Вагонов в поезде пятнадцать. Нормальный поезд - три вагона. Но сейчас нельзя спускать только три. Если по три, остановятся домны. Запас иссяк, руды в бункерах нет, подвоза со вчерашнего дня не было. Пятнадцать нужно, - не меньше.
А уклон - сорок три метра. Если смотреть с разъезда, то видно, как путь несется стремительно в пропасть, на дне которой лежит, рассыпавшись огнями, Магнитогорск.
Туда нужно спустить поезд в пятнадцать вагонов.
Об этом думает Стародуб. Под кожу ползет холодный страх. Вырастает груда дымящихся обломков, взорванный котел паровоза и растрепанное в куски его дорогое тело…
Стародуб ловит пугливыми глазами ледяные полозья рельсов, огни завода, мазутную ночь и кричит:
- Не поеду! Не могу…
В этот момент и подъехал я к полустанку. Дежурный по разъезду, спотыкаясь, побежал к моему паровозу, закричал:
- Эй, механик, покажись, какой ты - трусливый или смелый?
Высовываю из паровозной будки голову, корчу страшную чертячью рожу, смеюсь.
- Ну как?
Смеется и дежурный.
- Подходящая морда!.. Слыхал про нашу беду?
- Слыхал. Потому и приполз сюда. Цепляй к поезду.
Дежурный светит мне в лицо фонарем, ослепляет огнем и словами:
- А ты спустишь?.. Ведь пятнадцать вагонов! Пятнадцать! - отчаянно повторяет он.

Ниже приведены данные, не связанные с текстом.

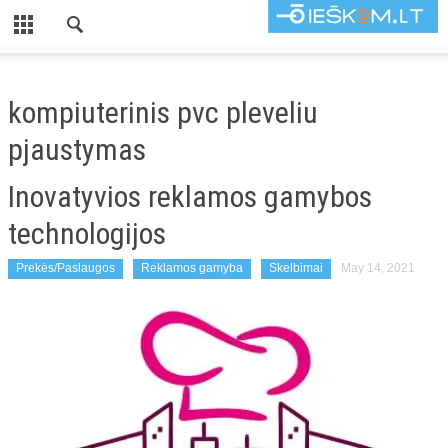
CLOSE
TITULINIS
kompiuterinis pvc pleveliu
KATEGORIJOS
pjaustymas
KOMPIUTERIAI
Inovatyvios reklamos gamybos
AUTOMOBILIAI
technologijos
PADANGOS
Prekės/Paslaugos
Reklamos gamyba
Skelbimai
May 14, 2021
BALDAI
BUITIS
INTERJERAS
ROMANETĖS
UŽUOLAIDOS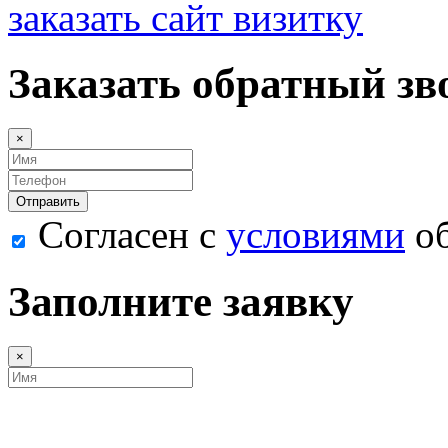
заказать сайт визитку
Заказать обратный зв
×
Согласен с
условиями
об
Заполните заявку
×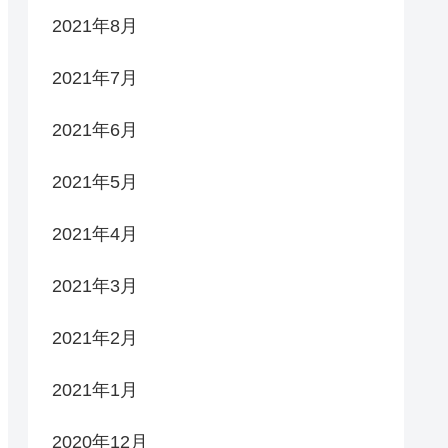
2021年8月
2021年7月
2021年6月
2021年5月
2021年4月
2021年3月
2021年2月
2021年1月
2020年12月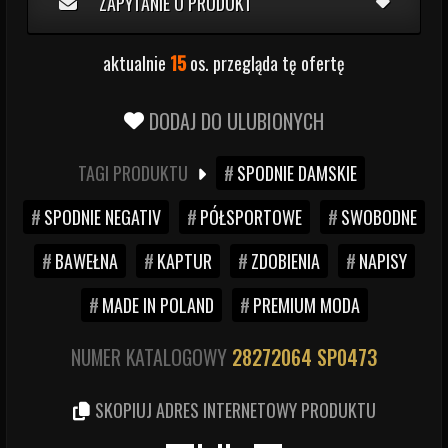
ZAPYTANIE O PRODUKT
aktualnie
15
os. przegląda tę ofertę
DODAJ DO ULUBIONYCH
TAGI PRODUKTU
SPODNIE DAMSKIE
SPODNIE NEGATIV
PÓŁSPORTOWE
SWOBODNE
BAWEŁNA
KAPTUR
ZDOBIENIA
NAPISY
MADE IN POLAND
PREMIUM MODA
NUMER KATALOGOWY
28272064
SP0473
SKOPIUJ ADRES INTERNETOWY PRODUKTU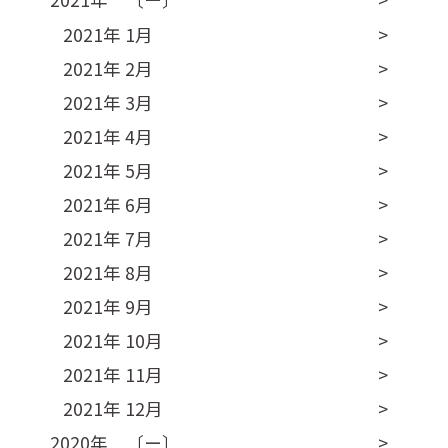
2021年 1月
2021年 2月
2021年 3月
2021年 4月
2021年 5月
2021年 6月
2021年 7月
2021年 8月
2021年 9月
2021年 10月
2021年 11月
2021年 12月
2020年 〔ー〕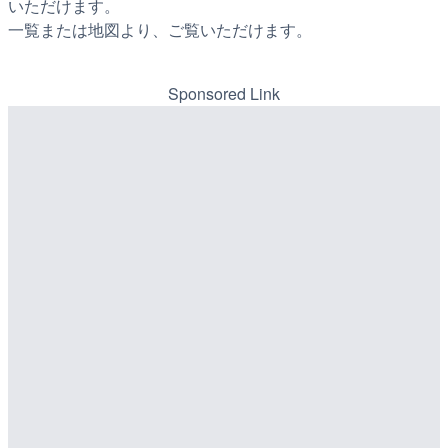
いただけます。
一覧または地図より、ご覧いただけます。
Sponsored Link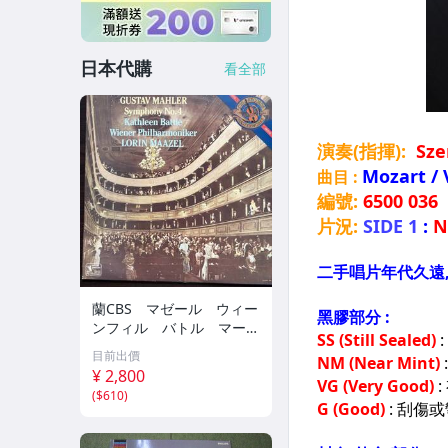
日本代購
看全部
蘭CBS マゼール ウィー
ンフィル バトル マーラ
ー 交響曲第４番 マゼー
目前出價
ル絶頂期の録音
¥ 2,800
(
$610
)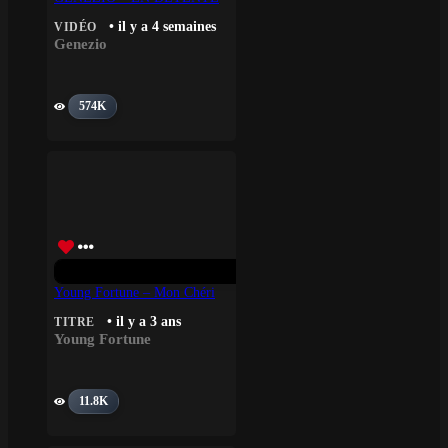
• il y a 4 semaines
VIDÉO
Genezio
574K
Young Fortune – Mon Chéri
• il y a 3 ans
TITRE
Young Fortune
11.8K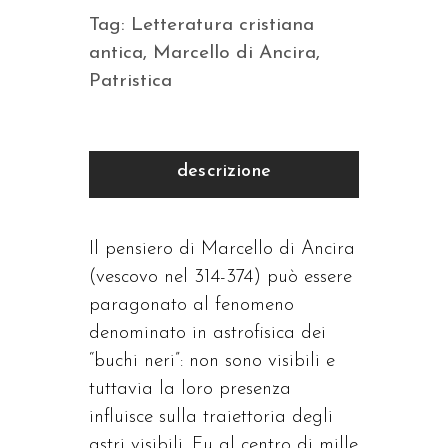
Tag:
Letteratura cristiana
antica
,
Marcello di Ancira
,
Patristica
descrizione
Il pensiero di Marcello di Ancira
(vescovo nel 314-374) può essere
paragonato al fenomeno
denominato in astrofisica dei
“buchi neri”: non sono visibili e
tuttavia la loro presenza
influisce sulla traiettoria degli
astri visibili. Fu al centro di mille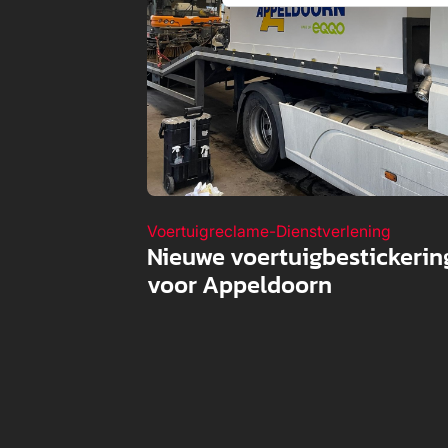
Voertuigreclame
-
Dienstverlening
Nieuwe voertuigbestickerin
voor Appeldoorn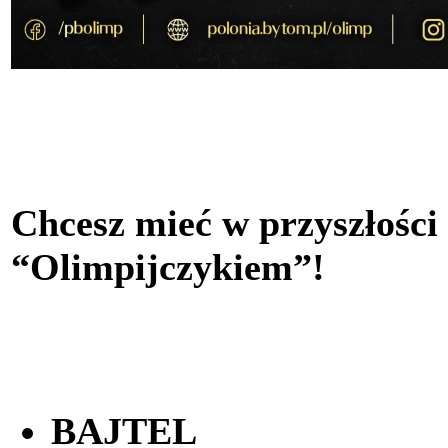
Chcesz mieć w przyszłości
“Olimpijczykiem”!
BAJTEL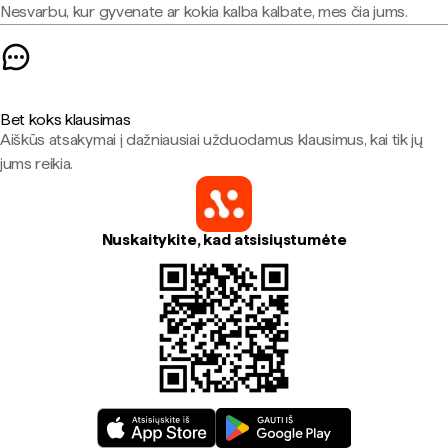
Nesvarbu, kur gyvenate ar kokia kalba kalbate, mes čia jums.
Bet koks klausimas
Aiškūs atsakymai į dažniausiai užduodamus klausimus, kai tik jų
jums reikia.
Nuskaitykite, kad atsisiųstumėte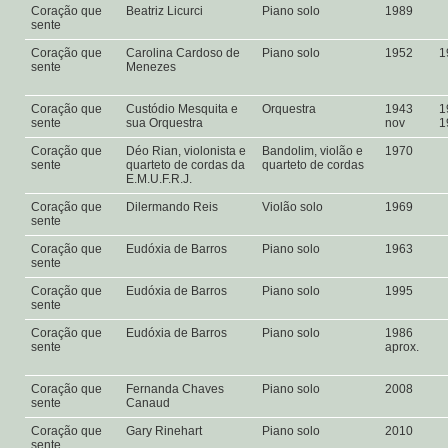
Coração que
Beatriz Licurci
Piano solo
1989
sente
Coração que
Carolina Cardoso de
Piano solo
1952
1
sente
Menezes
Coração que
Custódio Mesquita e
Orquestra
1943
1
sente
sua Orquestra
nov
1
Coração que
Déo Rian, violonista e
Bandolim, violão e
1970
sente
quarteto de cordas da
quarteto de cordas
E.M.U.F.R.J.
Coração que
Dilermando Reis
Violão solo
1969
sente
Coração que
Eudóxia de Barros
Piano solo
1963
sente
Coração que
Eudóxia de Barros
Piano solo
1995
sente
Coração que
Eudóxia de Barros
Piano solo
1986
sente
aprox.
Coração que
Fernanda Chaves
Piano solo
2008
sente
Canaud
Coração que
Gary Rinehart
Piano solo
2010
sente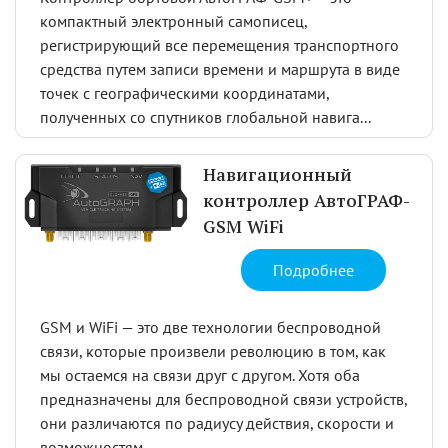
компактный электронный самописец,
регистрирующий все перемещения транспортного
средства путем записи времени и маршрута в виде
точек с географическими координатами,
полученных со спутников глобальной навига...
Навигационный
контроллер АвтоГРАФ-
GSM WiFi
Подробнее
GSM и WiFi — это две технологии беспроводной
связи, которые произвели революцию в том, как
мы остаемся на связи друг с другом. Хотя оба
предназначены для беспроводной связи устройств,
они различаются по радиусу действия, скорости и
возможностям.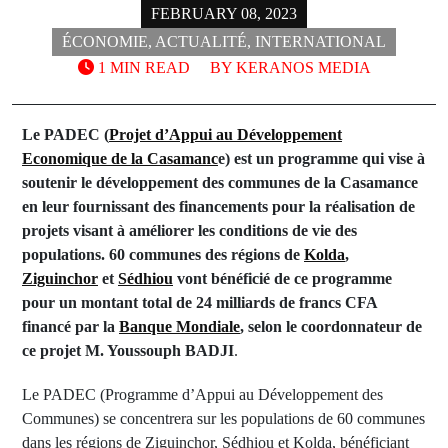
FEBRUARY 08, 2023
ÉCONOMIE
,
ACTUALITÉ
,
INTERNATIONAL
1 MIN READ
BY
KERANOS MEDIA
Le PADEC (
Projet d’Appui au Développement
Economique de la Casamanc
e) est un programme qui vise à
soutenir le développement des communes de la Casamance
en leur fournissant des financements pour la réalisation de
projets visant à améliorer les conditions de vie des
populations. 60 communes des régions de
Kolda
,
Ziguinchor
et
Sédhiou
vont bénéficié de ce programme
pour un montant total de 24 milliards de francs CFA
financé par la
Banque Mondiale
, selon le coordonnateur de
ce projet M. Youssouph BADJI
.
Le PADEC (Programme d’Appui au Développement des
Communes) se concentrera sur les populations de 60 communes
dans les régions de Ziguinchor, Sédhiou et Kolda, bénéficiant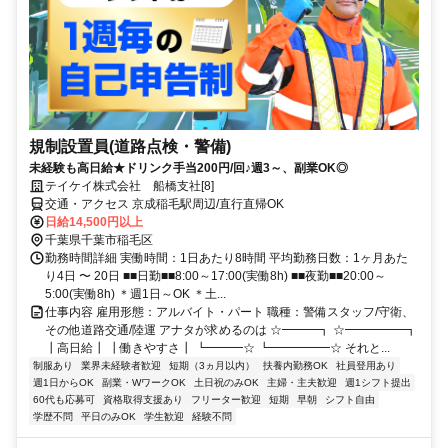
規制設置員(道路点検・警備)
未経験も高日給★ドリンク手当200円/回♪週3～、副業OK◎
テイケイ株式会社 船橋支社[8]
交通・アクセス 京成稲毛駅周辺/直行直帰OK
日給14,500円以上
千葉県千葉市稲毛区
勤務時間詳細 実働時間：1日あたり8時間 平均勤務日数：1ヶ月あた
り4日 〜 20日 ■■日勤■■8:00～17:00(実働8h) ■■夜勤■■20:00～
5:00(実働8h) ＊週1日～OK ＊土...
仕事内容 雇用形態：アルバイト・パート 職種：警備スタッフ/守衛、
その他道路交通/陸運 アナタが求めるのは ☆━━━┓ ☆━━━━━┓
┃高日給┃ ┃働きやすさ┃ ┗━━━☆ ┗━━━━━☆ それと...
制服あり
業界未経験者歓迎
短期（3ヵ月以内）
扶養内勤務OK
社員登用あり
週1日からOK
副業・WワークOK
土日祝のみOK
主婦・主夫歓迎
週1シフト提出
60代も応募可
資格取得支援あり
フリーター歓迎
短期
早朝
シフト自由
学歴不問
平日のみOK
学生歓迎
経験不問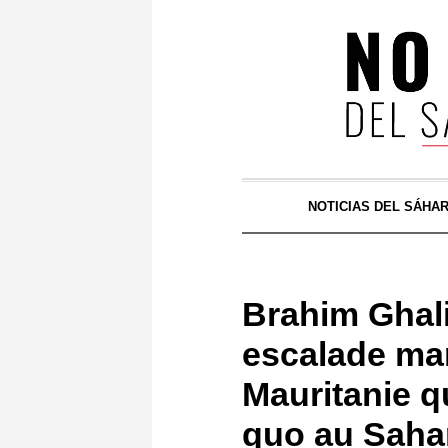
NOTICIAS DEL SÁHA
Brahim Ghal
escalade mar
Mauritanie q
quo au Saha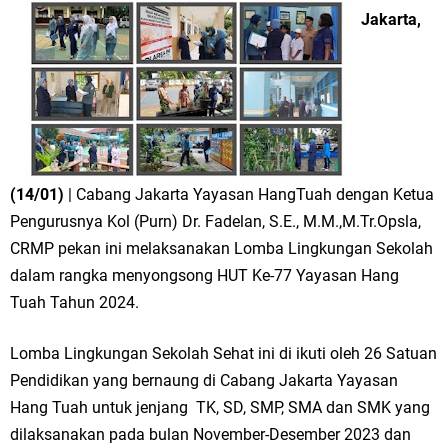
Jakarta,
(14/01)
| Cabang Jakarta Yayasan HangTuah dengan Ketua
Pengurusnya Kol (Purn) Dr. Fadelan, S.E., M.M.,M.Tr.Opsla,
CRMP pekan ini melaksanakan Lomba Lingkungan Sekolah
dalam rangka menyongsong HUT Ke-77 Yayasan Hang
Tuah Tahun 2024.
Lomba Lingkungan Sekolah Sehat ini di ikuti oleh 26 Satuan
Pendidikan yang bernaung di Cabang Jakarta Yayasan
Hang Tuah untuk jenjang TK, SD, SMP, SMA dan SMK yang
dilaksanakan pada bulan November-Desember 2023 dan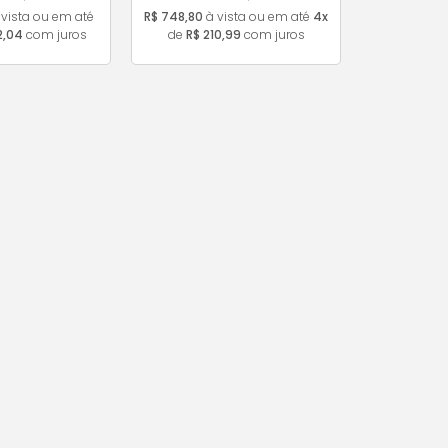
vista ou em até
R$ 748,80
à vista ou em até
4x
2,04
com juros
de
R$ 210,99
com juros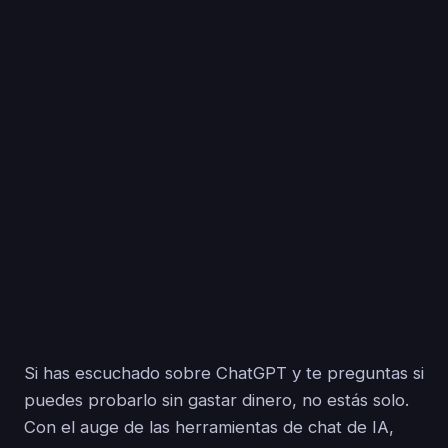
Si has escuchado sobre ChatGPT y te preguntas si
puedes probarlo sin gastar dinero, no estás solo.
Con el auge de las herramientas de chat de IA,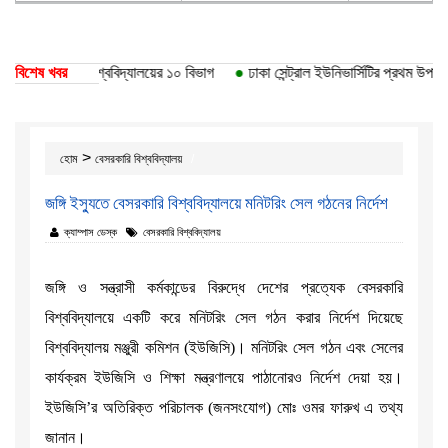
তি পেয়েছে ঢাকা বিশ্ববিদ্যালয়ের ১০ বিভাগ
বিশেষ খবর
●
ঢাকা সেন্ট্রাল ইউনিভার্সিটির প্রথম উপাচার
>
হোম
বেসরকারি বিশ্ববিদ্যালয়
জঙ্গি ইস্যুতে বেসরকারি বিশ্ববিদ্যালয়ে মনিটরিং সেল গঠনের নির্দেশ
ক্যাম্পাস ডেস্ক
বেসরকারি বিশ্ববিদ্যালয়
জঙ্গি ও সন্ত্রাসী কর্মকান্ডের বিরুদ্ধে দেশের প্রত্যেক বেসরকারি
বিশ্ববিদ্যালয়ে একটি করে মনিটরিং সেল গঠন করার নির্দেশ দিয়েছে
বিশ্ববিদ্যালয় মঞ্জুরী কমিশন (ইউজিসি)। মনিটরিং সেল গঠন এবং সেলের
কার্যক্রম ইউজিসি ও শিক্ষা মন্ত্রণালয়ে পাঠানোরও নির্দেশ দেয়া হয়।
ইউজিসি’র অতিরিক্ত পরিচালক (জনসংযোগ) মোঃ ওমর ফারুখ এ তথ্য
জানান।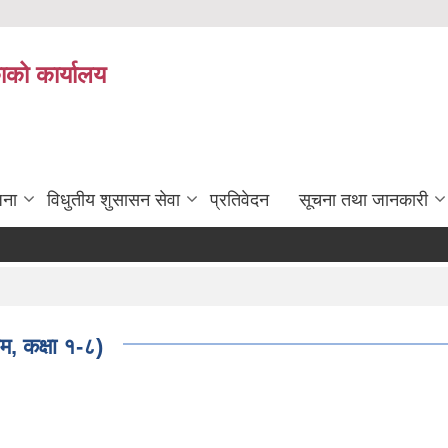
ाको कार्यालय
जना
विधुतीय शुसासन सेवा
प्रतिवेदन
सूचना तथा जानकारी
म, कक्षा १-८)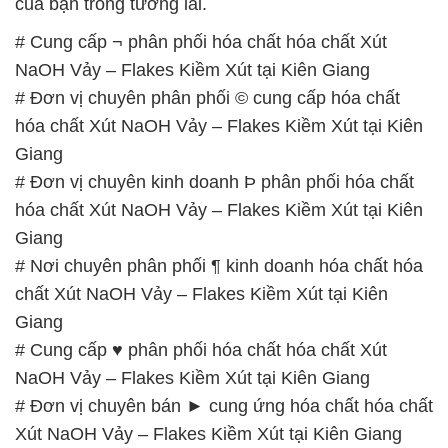
của bạn trong tương lai.
# Cung cấp ¬ phân phối hóa chất hóa chất Xút
NaOH Vảy – Flakes Kiềm Xút tại Kiên Giang
# Đơn vị chuyên phân phối © cung cấp hóa chất
hóa chất Xút NaOH Vảy – Flakes Kiềm Xút tại Kiên
Giang
# Đơn vị chuyên kinh doanh Þ phân phối hóa chất
hóa chất Xút NaOH Vảy – Flakes Kiềm Xút tại Kiên
Giang
# Nơi chuyên phân phối ¶ kinh doanh hóa chất hóa
chất Xút NaOH Vảy – Flakes Kiềm Xút tại Kiên
Giang
# Cung cấp ♥ phân phối hóa chất hóa chất Xút
NaOH Vảy – Flakes Kiềm Xút tại Kiên Giang
# Đơn vị chuyên bán ► cung ứng hóa chất hóa chất
Xút NaOH Vảy – Flakes Kiềm Xút tại Kiên Giang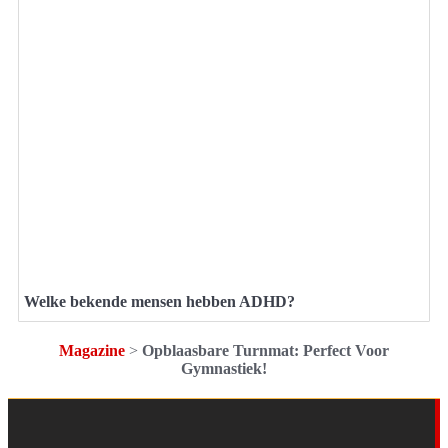
Welke bekende mensen hebben ADHD?
Magazine
>
Opblaasbare Turnmat: Perfect Voor
Gymnastiek!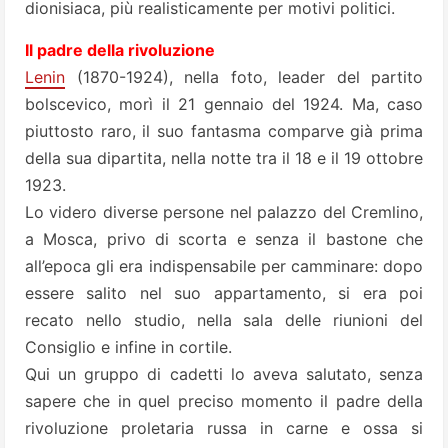
dionisiaca, più realisticamente per motivi politici.
Il padre della rivoluzione
Lenin
(1870-1924), nella foto, leader del partito
bolscevico, morì il 21 gennaio del 1924. Ma, caso
piuttosto raro, il suo fantasma comparve già prima
della sua dipartita, nella notte tra il 18 e il 19 ottobre
1923.
Lo videro diverse persone nel palazzo del Cremlino,
a Mosca, privo di scorta e senza il bastone che
all’epoca gli era indispensabile per camminare: dopo
essere salito nel suo appartamento, si era poi
recato nello studio, nella sala delle riunioni del
Consiglio e infine in cortile.
Qui un gruppo di cadetti lo aveva salutato, senza
sapere che in quel preciso momento il padre della
rivoluzione proletaria russa in carne e ossa si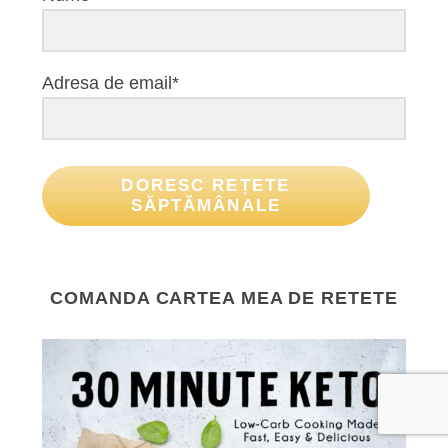
Adresa de email*
DORESC REȚETE
SĂPTĂMÂNALE
COMANDA CARTEA MEA DE RETETE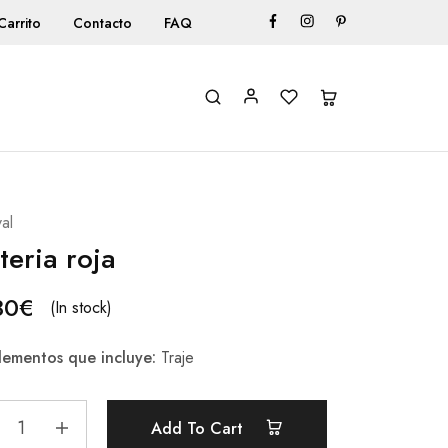
Carrito
Contacto
FAQ
al
teria roja
80
€
(In stock)
ementos que incluye:
Traje
Add To Cart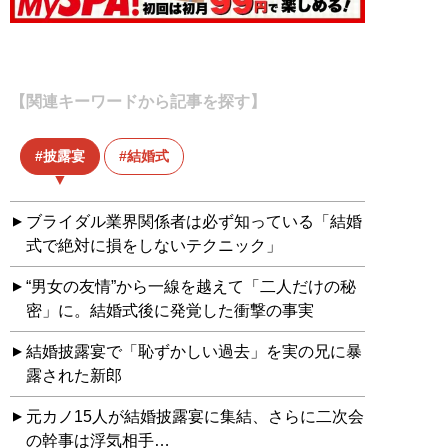
【関連キーワードから記事を探す】
披露宴
結婚式
ブライダル業界関係者は必ず知っている「結婚
式で絶対に損をしないテクニック」
“男女の友情”から一線を越えて「二人だけの秘
密」に。結婚式後に発覚した衝撃の事実
結婚披露宴で「恥ずかしい過去」を実の兄に暴
露された新郎
元カノ15人が結婚披露宴に集結、さらに二次会
の幹事は浮気相手…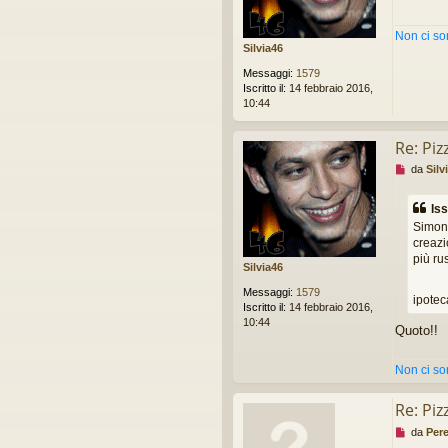
a
g
Non ci s
g
Silvia46
i
o
Messaggi:
1579
d
Iscritto il:
14 febbraio 2016,
a
10:44
l
e
Re: Piz
g
g
M
da
Silv
e
e
r
s
e
Iss
s
Simone
a
creazio
g
più ru
g
Silvia46
i
o
Messaggi:
1579
ipotec
d
Iscritto il:
14 febbraio 2016,
a
10:44
Quoto!!
l
e
g
Non ci s
g
e
Re: Piz
r
e
M
da
Per
e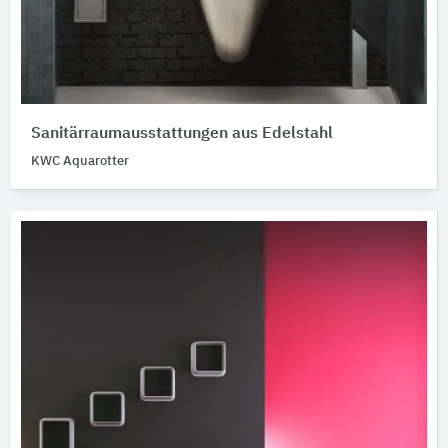
Sanitärraumausstattungen aus Edelstahl
KWC Aquarotter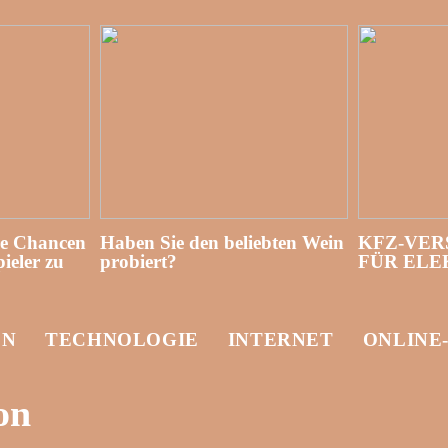
re Chancen
Haben Sie den beliebten Wein
KFZ-VER
ieler zu
probiert?
FÜR EL
EN
TECHNOLOGIE
INTERNET
ONLINE
on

Дежурный хорошо знает, что я молодой водитель, очень молодой. Две мои жизни - средний возраст паровозных машинистов Магнитки.
Мрачно молчит. Терпеливо ждет. Уверен в моем отказе.
А я тоже молчу, молчу от обиды. Оскорбил сомневающийся его голос.
С досады, к удивлению Борисова, грохнул молотком, молча дал сигнал, поехал на прицепку к поезду.
Нетерпеливо опробовал автоматические тормоза, на каждом фланце крана проверил резинку, плотность ее прилегания и цельность. И тут явилась бесстыдная мысль: "А не потому ли Богатырев посоветовал мне проверить резинку, что сам забыл это сделать? А может, и бронепоезд тоже…"
Даже кулаком ударил себя за дерзость и скорей побежал на паровоз.